Too much information. See, this is why I really wasn’t cut
out for the amateur sleuth gig. I really didn’t want to know that much about my
fellow man.
“How did Porter get on with his first wife?”
“Fine.” She shrugged. “Listen, if Marla was going to kill
Porter she’d have done it twenty years ago.” She waved a makeup brush at me and
little specks of powder flew through the air. “Now is that it? Because I have
to get dressed.”
I noted that she had decided I needed to leave once she was
putting her clothes
on
. I said,
“Yeah, that’s it. Is it okay if I call you if I have any other questions?”

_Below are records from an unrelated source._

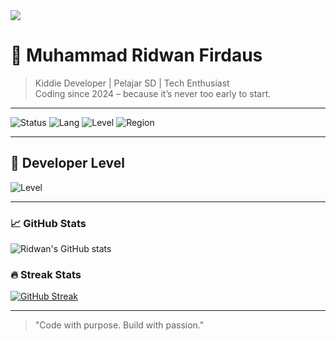 <img src="https://capsule-render.vercel.app/api?type=waving&color=0:00ff9d,100:00c2ff&height=200&section=header&text=Hi%20I'm%20Ridwan!&fontSize=40&fontColor=ffffff&animation=fadeIn" />

# 👋 Muhammad Ridwan Firdaus

> Kiddie Developer | Pelajar SD | Tech Enthusiast  
> Coding since 2024 – because it’s never too early to start.

---

![Status](https://img.shields.io/badge/Developer-Kiddie%20Dev-blue?style=flat-square)
![Lang](https://img.shields.io/badge/Coding-Since%202024-brightgreen?style=flat-square)
![Level](https://img.shields.io/badge/Grade-5th-yellow?style=flat-square)
![Region](https://img.shields.io/badge/From-Karawang-red?style=flat-square)

---

## 🧱 Developer Level
![Level](https://progress-bar.dev/57/?title=Kiddie%20Dev%20XP)

---

### 📈 GitHub Stats
![Ridwan's GitHub stats](https://github-readme-stats.vercel.app/api?username=mridwanfirdaus2603&show_icons=true&theme=radical)

### 🔥 Streak Stats
[![GitHub Streak](https://streak-stats.demolab.com?user=mridwanfirdaus2603&theme=tokyonight&hide_border=false)](https://git.io/streak-stats)

---

> "Code with purpose. Build with passion."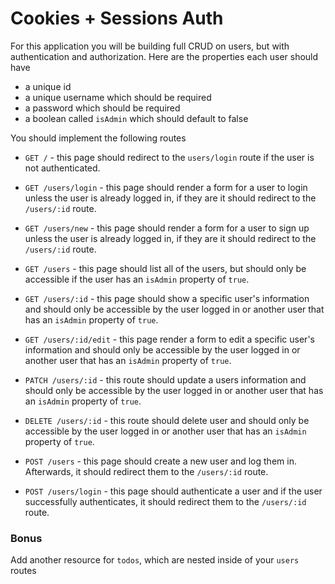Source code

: # Cookies + Sessions Auth

For this application you will be building full CRUD on users, but with authentication and authorization. Here are the properties each user should have

- a unique id
- a unique username which should be required
- a password which should be required
- a boolean called `isAdmin` which should default to false

You should implement the following routes

- `GET /` - this page should redirect to the `users/login` route if the user is not authenticated.

- `GET /users/login` - this page should render a form for a user to login unless the user is already logged in, if they are it should redirect to the `/users/:id` route.

- `GET /users/new` - this page should render a form for a user to sign up unless the user is already logged in, if they are it should redirect to the `/users/:id` route.

- `GET /users` - this page should list all of the users, but should only be accessible if the user has an `isAdmin` property of `true`.

- `GET /users/:id` - this page should show a specific user's information and should only be accessible by the user logged in or another user that has an `isAdmin` property of `true`.

- `GET /users/:id/edit` - this page render a form to edit a specific user's information and should only be accessible by the user logged in or another user that has an `isAdmin` property of `true`.

- `PATCH /users/:id` - this route should update a users information and should only be accessible by the user logged in or another user that has an `isAdmin` property of `true`.

- `DELETE /users/:id` - this route should delete user and should only be accessible by the user logged in or another user that has an `isAdmin` property of `true`.

- `POST /users` - this page should create a new user and log them in. Afterwards, it should redirect them to the `/users/:id` route.

- `POST /users/login` - this page should authenticate a user and if the user successfully authenticates, it should redirect them to the `/users/:id` route.

### Bonus

Add another resource for `todos`, which are nested inside of your `users` routes

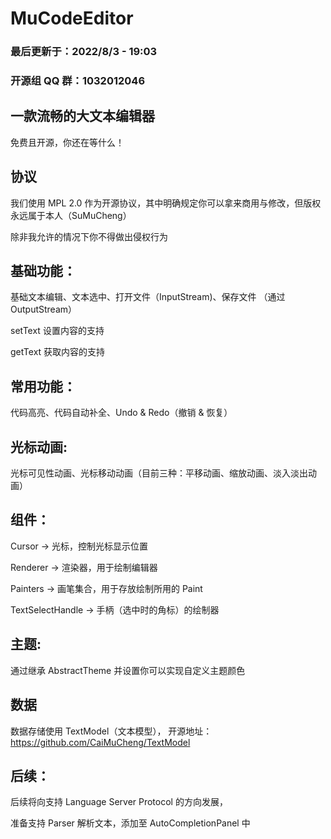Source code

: # MuCodeEditor

### 最后更新于：2022/8/3 - 19:03

### 开源组 QQ 群：1032012046

## 一款流畅的大文本编辑器

免费且开源，你还在等什么！

## 协议

我们使用 MPL 2.0 作为开源协议，其中明确规定你可以拿来商用与修改，但版权永远属于本人（SuMuCheng）

除非我允许的情况下你不得做出侵权行为

## 基础功能：

基础文本编辑、文本选中、打开文件（InputStream)、保存文件 （通过 OutputStream）

setText 设置内容的支持

getText 获取内容的支持

## 常用功能：

代码高亮、代码自动补全、Undo & Redo（撤销 & 恢复）

## 光标动画:

光标可见性动画、光标移动动画（目前三种：平移动画、缩放动画、淡入淡出动画）

## 组件：

Cursor -> 光标，控制光标显示位置

Renderer -> 渲染器，用于绘制编辑器

Painters -> 画笔集合，用于存放绘制所用的 Paint

TextSelectHandle -> 手柄（选中时的角标）的绘制器

## 主题:

通过继承 AbstractTheme 并设置你可以实现自定义主题颜色

## 数据

数据存储使用 TextModel（文本模型），
开源地址：https://github.com/CaiMuCheng/TextModel

## 后续：

后续将向支持 Language Server Protocol 的方向发展，

准备支持 Parser 解析文本，添加至 AutoCompletionPanel 中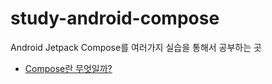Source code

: # study-android-compose
Android Jetpack Compose를 여러가지 실습을 통해서 공부하는 곳

- [Compose란 무엇일까?](Compose/WhatisCompose.md)
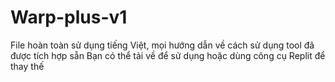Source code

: # Warp-plus-v1
File hoàn toàn sử dụng tiếng Việt, mọi hướng dẫn về cách sử dụng tool đã được tích hợp sẵn 
Bạn có thể tải về để sử dụng hoặc dùng công cụ Replit để thay thế
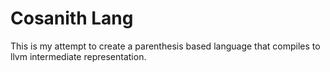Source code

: # Cosanith Lang

This is my attempt to create a parenthesis based language
that compiles to llvm intermediate representation.
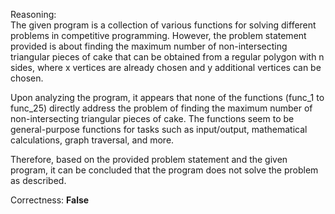 Reasoning:  
The given program is a collection of various functions for solving different problems in competitive programming. However, the problem statement provided is about finding the maximum number of non-intersecting triangular pieces of cake that can be obtained from a regular polygon with n sides, where x vertices are already chosen and y additional vertices can be chosen.

Upon analyzing the program, it appears that none of the functions (func_1 to func_25) directly address the problem of finding the maximum number of non-intersecting triangular pieces of cake. The functions seem to be general-purpose functions for tasks such as input/output, mathematical calculations, graph traversal, and more.

Therefore, based on the provided problem statement and the given program, it can be concluded that the program does not solve the problem as described.

Correctness: **False**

She sighed. “I guess. I just want to make sure you understand
that Porter and I were
very
happy.
Our marriage had
never
been
stronger.”
“Sure. And thank you for talking to me so openly,” I told
her.
“I just want this all to go away,” she said, and while I sympathized,
I could have told her from personal experience that murder took a long time to
go away.
I found my own way downstairs through all the marble and tile
and priceless art. I’d rarely seen a place that looked less lived-in, unless it
was
the Palace of Fontainebleau. Casa
Jones had the chill feel of an after-hours museum. Maybe it was the décor or
maybe it was just the domestic vibe.